## Exercise directions
Reproduce the listing in full. Omit the pictures.

## Dataset
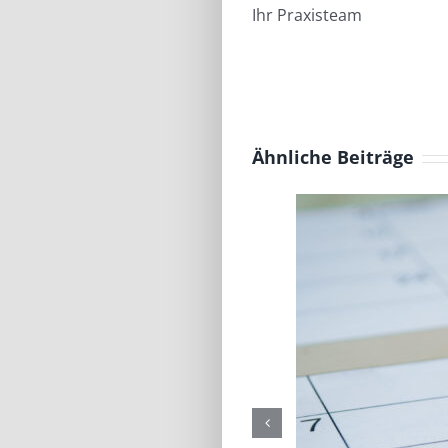
Ihr Praxisteam
Ähnliche Beiträge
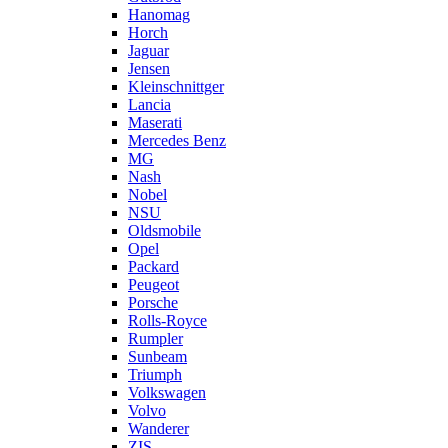
Hanomag
Horch
Jaguar
Jensen
Kleinschnittger
Lancia
Maserati
Mercedes Benz
MG
Nash
Nobel
NSU
Oldsmobile
Opel
Packard
Peugeot
Porsche
Rolls-Royce
Rumpler
Sunbeam
Triumph
Volkswagen
Volvo
Wanderer
ZIS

## Reply to the exercise
Ihr Praxisteam
Ähnliche Beiträge
Hanomag
Horch
Jaguar
Jensen
Kleinschnittger
Lancia
Maserati
Mercedes Benz
MG
Nash
Nobel
NSU
Oldsmobile
Opel
Packard
Peugeot
Porsche
Rolls-Royce
Rumpler
Sunbeam
Triumph
Volkswagen
Volvo
Wanderer
ZIS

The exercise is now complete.